Na última década, a África tornou-se um dos continentes mais férteis para a adoção de criptomoedas. Jovens empreendedores, freelancers digitais e pequenos comerciantes recorrem a moedas como o Bitcoin e o USDT (Tether) para contornar barreiras cambiais, reduzir custos de transferência e escapar da instabilidade das moedas locais.
A ausência de infraestrutura bancária em várias regiões, aliada à massificação dos smartphones e ao crescimento do mobile money, transformou as criptomoedas numa alternativa real de inclusão financeira.
Mas se para os cidadãos, as moedas digitais representam liberdade e oportunidade, para os Estados surge um dilema: como tributar uma riqueza que circula fora do alcance do sistema financeiro tradicional? A ascensão das criptomoedas em África não pode ser vista apenas como um fenômeno tecnológico, mas como uma resposta directa a fragilidades históricas dos sistemas financeiros locais.
Segundo dados recentes da Chainalysis, a África é uma das regiões que mais cresce em volume de transações em criptoativos, com destaque para Nigéria, Quênia, África do Sul e Gana.
Essa expansão não ocorre por acaso: 1. Limitações bancárias: Em muitos países africanos, menos de 40% da população adulta tem conta em banco. As criptomoedas oferecem uma porta de entrada para a economia digital, acessível apenas com um telemóvel e internet. 2. Transferências internacionais: A África é o continente mais caro para envio de remessas, com taxas médias acima de 8%.
Com cripto, migrantes enviam dinheiro para suas famílias com custos bem menores e rapidez. 3. Inflação e instabilidade cambial: Países como Zimbabué e Nigéria sofrem com desvalorizações drásticas das suas moedas. Nesse cenário as moedas digitais funcionam como reserva de valor e proteção contra a inflação.
Iniciativas fiscais em países africanos
Diante desse avanço, os governos procuram não ficar para trás: * Nigéria: depois de proibir bancos de lidar com cripto em 2021, mudou de rumo e lançou directrizes fiscais.

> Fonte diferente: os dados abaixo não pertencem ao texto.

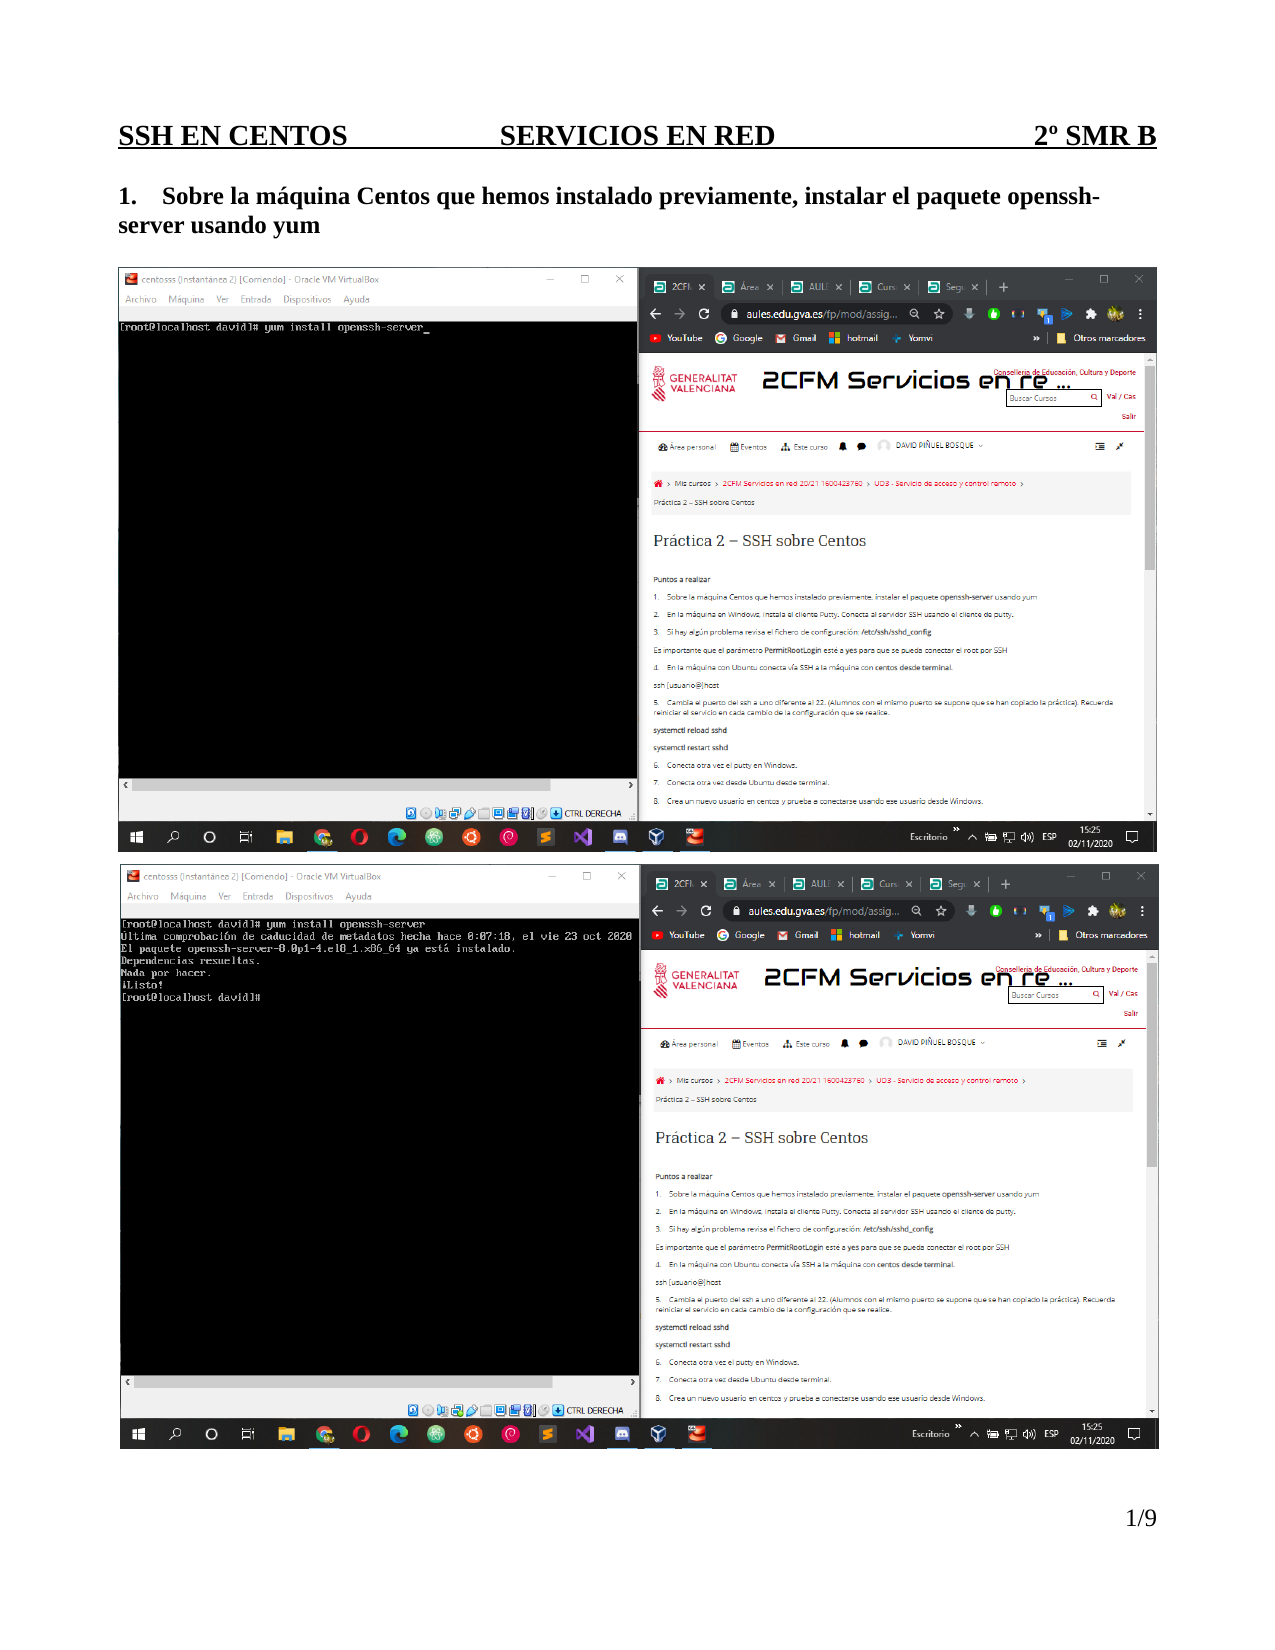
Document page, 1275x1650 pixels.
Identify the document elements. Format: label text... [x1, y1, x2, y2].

Atualmente, aplica Imposto sobre Ganhos de Capital às transações em criptomoedas, além de exigir declarações de rendimentos obtidos por plataformas digitais.
O país vê no sector uma forma de aumentar a arrecadação diante da queda das receitas petrolíferas. * África do Sul: foi clara ao classificar criptomoedas como ativos financeiros, obrigando a inclusão dos lucros em declarações anuais de imposto.

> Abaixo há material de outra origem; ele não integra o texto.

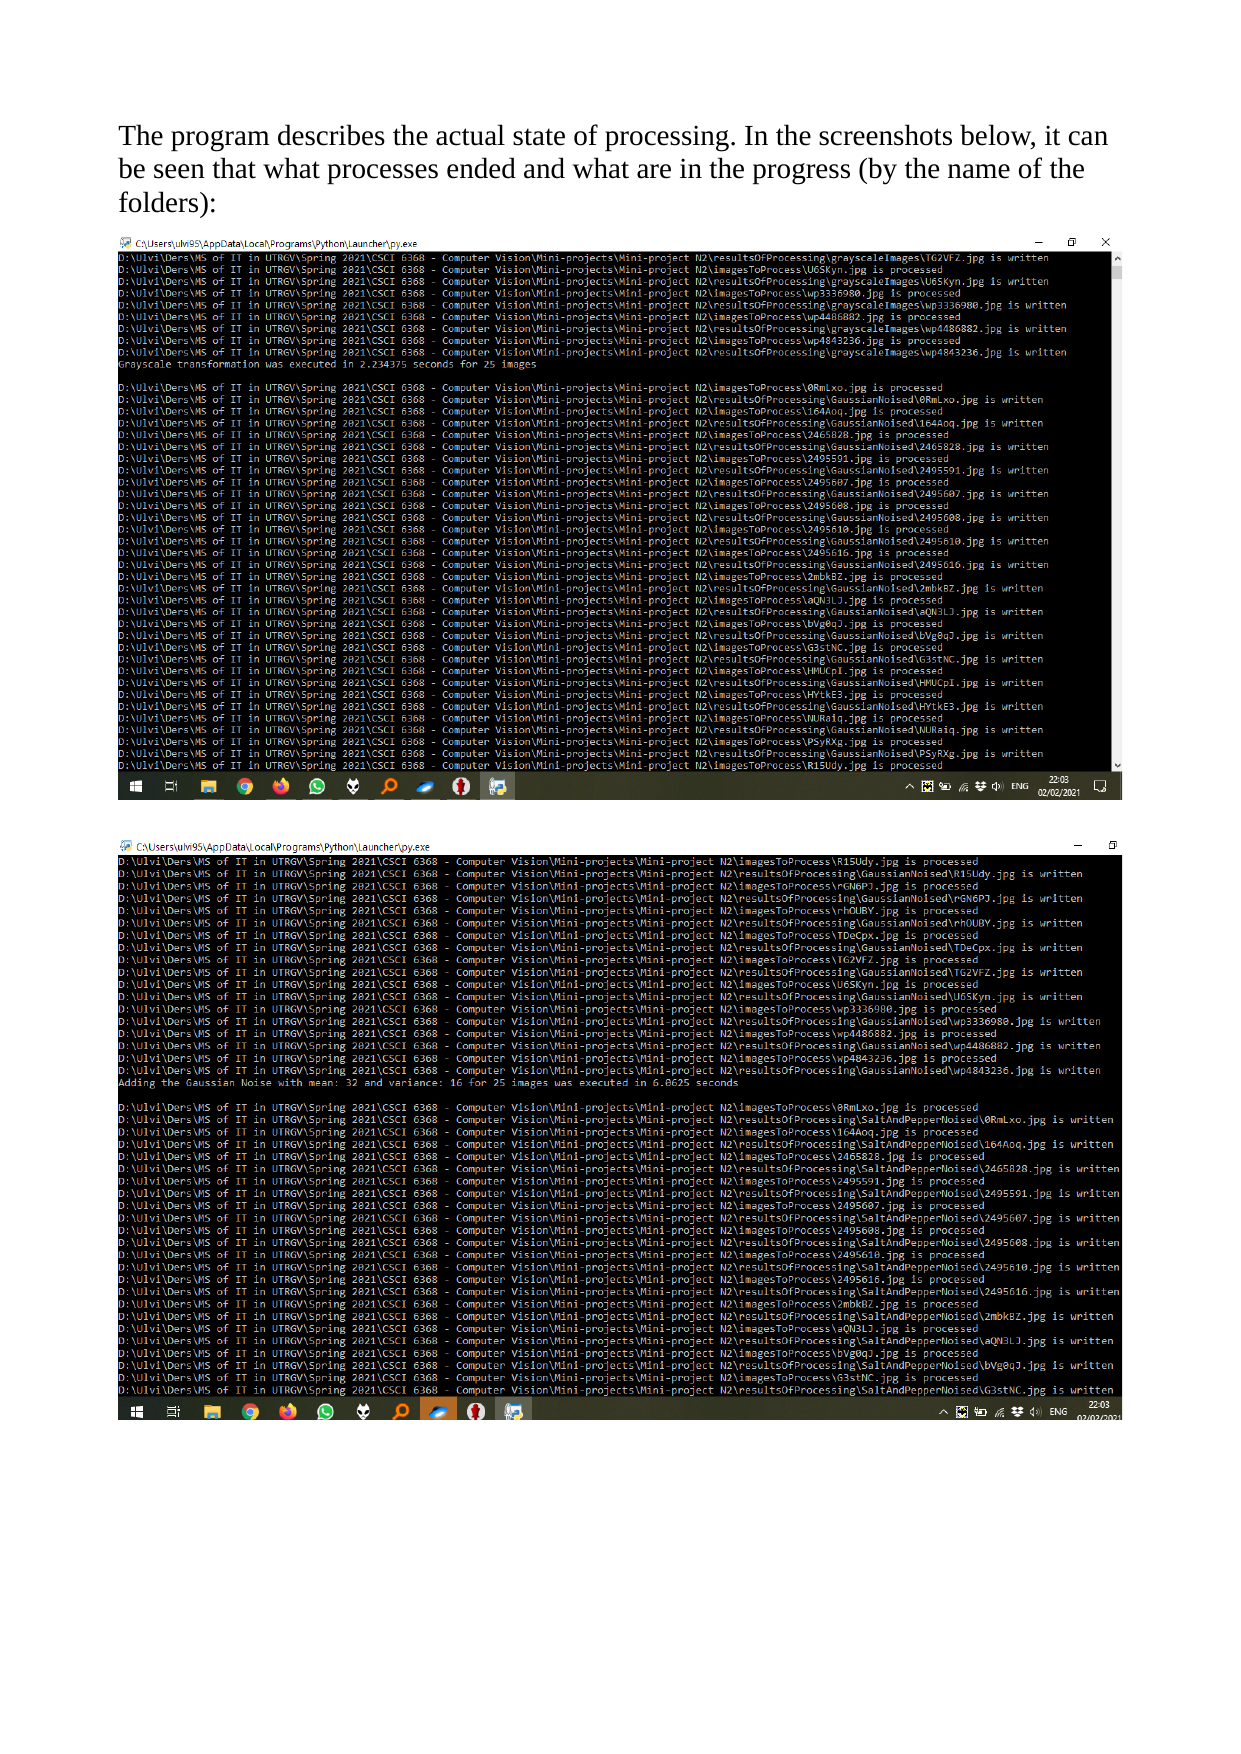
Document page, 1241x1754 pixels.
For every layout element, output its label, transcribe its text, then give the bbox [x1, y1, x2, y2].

text The program describes the actual state of processing. In the screenshots below, it can be seen that what processes ended and what are in the progress (by the name of the folders): [118, 118, 1122, 219]
picture [118, 235, 1123, 800]
picture [118, 837, 1123, 1420]
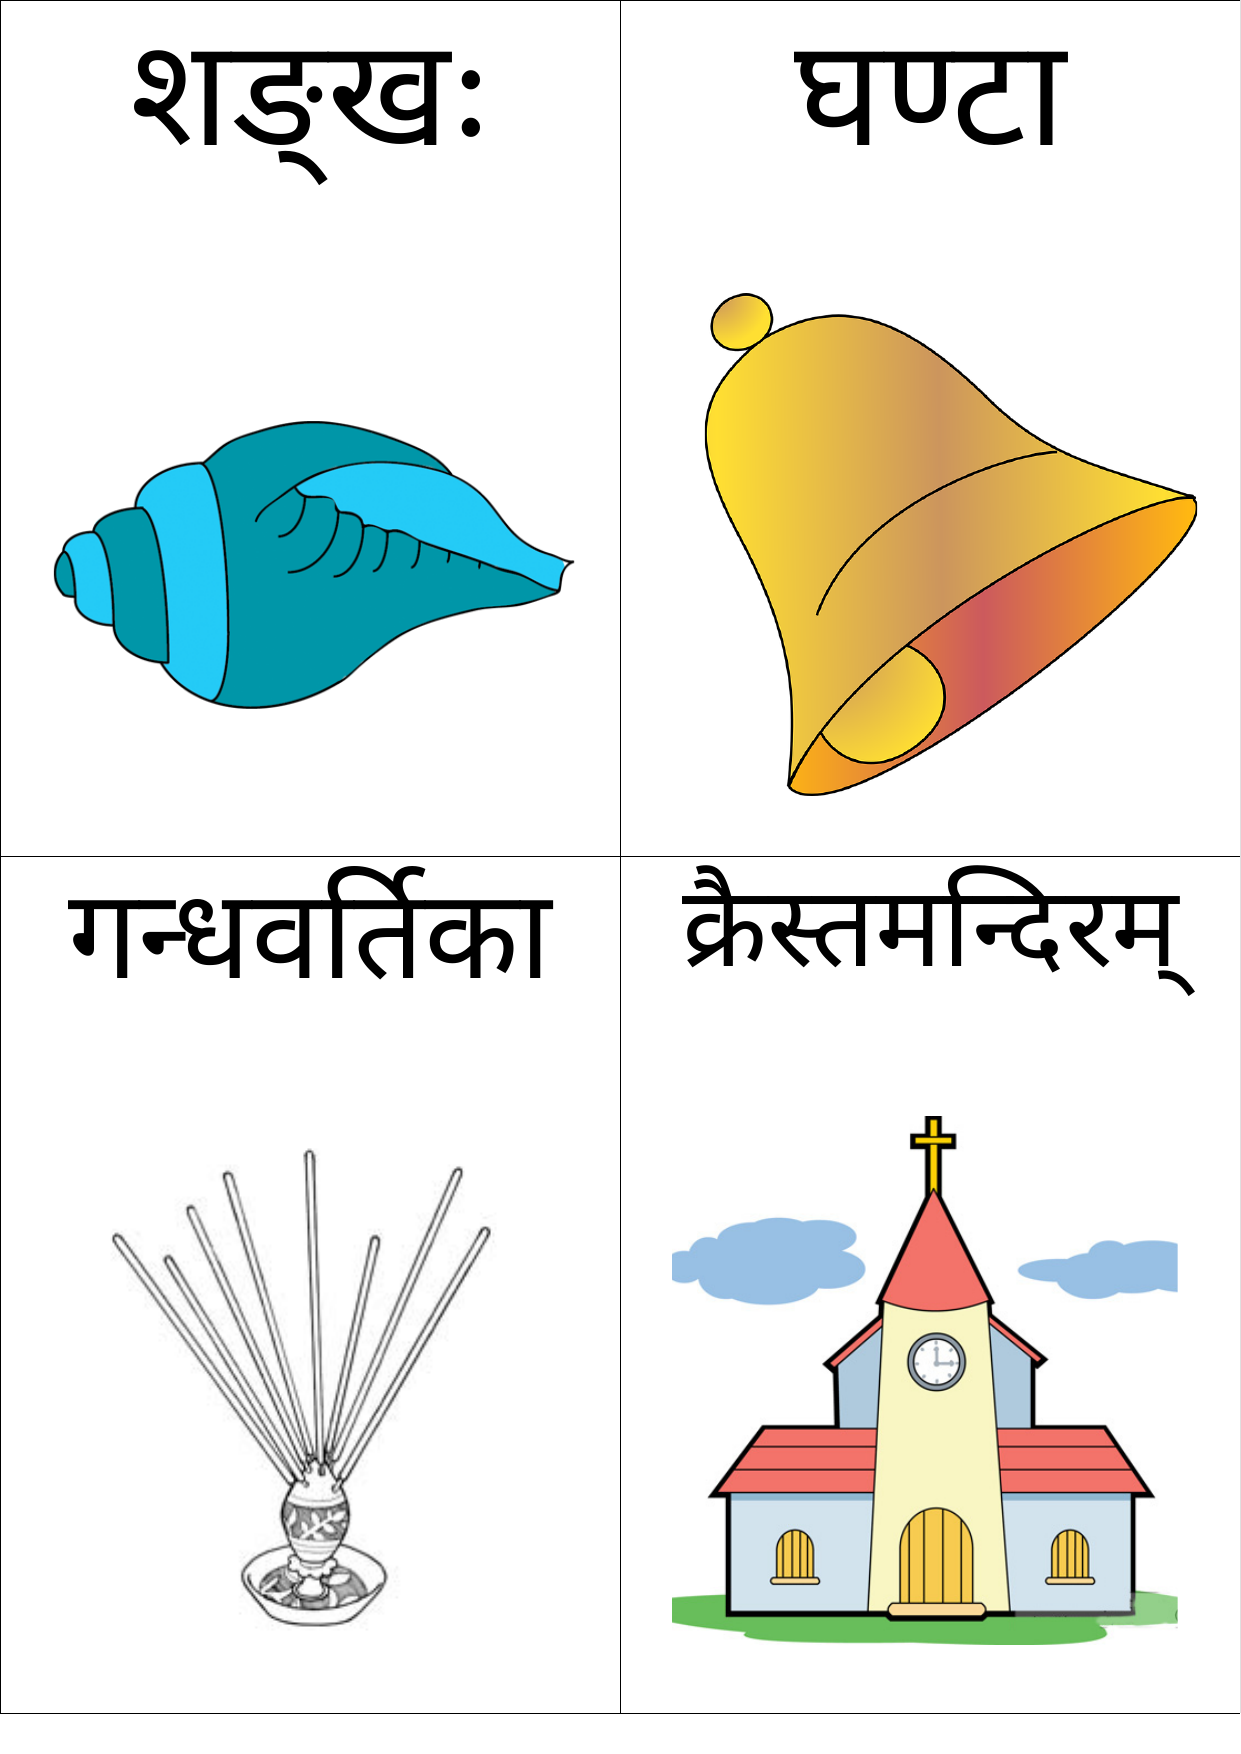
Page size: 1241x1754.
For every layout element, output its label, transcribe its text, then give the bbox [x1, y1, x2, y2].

Além disso, a Autoridade de Conduta do Sector Financeiro passou a exigir registo e supervisão de prestadores de serviços ligados a cripto, reforçando a base fiscal e de conformidade. * Quênia: inovou ao criar em 2023 um imposto de 3% sobre transações de ativos digitais.
Ainda que controverso, a medida mostrou uma tentativa concreta de tributar a economia digital, mesmo reconhecendo o desafio de fiscalizar operações em plataformas descentralizadas.
Uganda e Zimbabué: ainda não possuem um regime tributário estruturado, mas discutem propostas de enquadramento regulatório, em parte inspiradas pelas recomendações do FMI e do Banco Mundial sobre riscos de lavagem de dinheiro e perda de receita fiscal.
O desafio global
É importante notar que esta não é apenas uma questão africana. Países como Estados Unidos, União Europeia e Índia também enfrentam dificuldades para taxar ganhos em criptomoedas, justamente pela natureza descentralizada das redes blockchain (cadeia de blocos).
A diferença é que, em África, onde a tributação tradicional já é limitada, o impacto da perda potencial de receitas fiscais pode ser ainda maior. No entanto, os exemplos africanos mostram um ponto comum: há espaço para inovação regulatória, seja criando impostos específicos sobre transações digitais, seja enquadrando as criptomoedas nos regimes já existentes (como imposto sobre rendimento ou ganhos de capital).
Para Angola, a ascensão das criptomoedas representa tanto um desafio quanto uma oportunidade. O desafio está na dificuldade de rastrear e regulamentar operações que ocorrem em ambientes descentralizados, muitas vezes entre particulares, sem intermediação bancária.
Mas a oportunidade é clara: ao criar um quadro jurídico e fiscal moderno, o país pode não só aumentar a arrecadação, como também atrair investimentos e estimular a inovação tecnológica. A experiência de países vizinhos mostra que é possível tributar sem sufocar.
A chave está em combinar regras claras, sistemas digitais de monitorização e, sobretudo, políticas que incentivem a formalização dos utilizadores e empresas que operam nesse ecossistema.
Assim, a grande questão para Angola não é se deve ou não tributar as criptomoedas, mas sim como fazê-lo de forma inteligente, transformando a economia digital num aliado estratégico do desenvolvimento e não numa ameaça à sua soberania fiscal.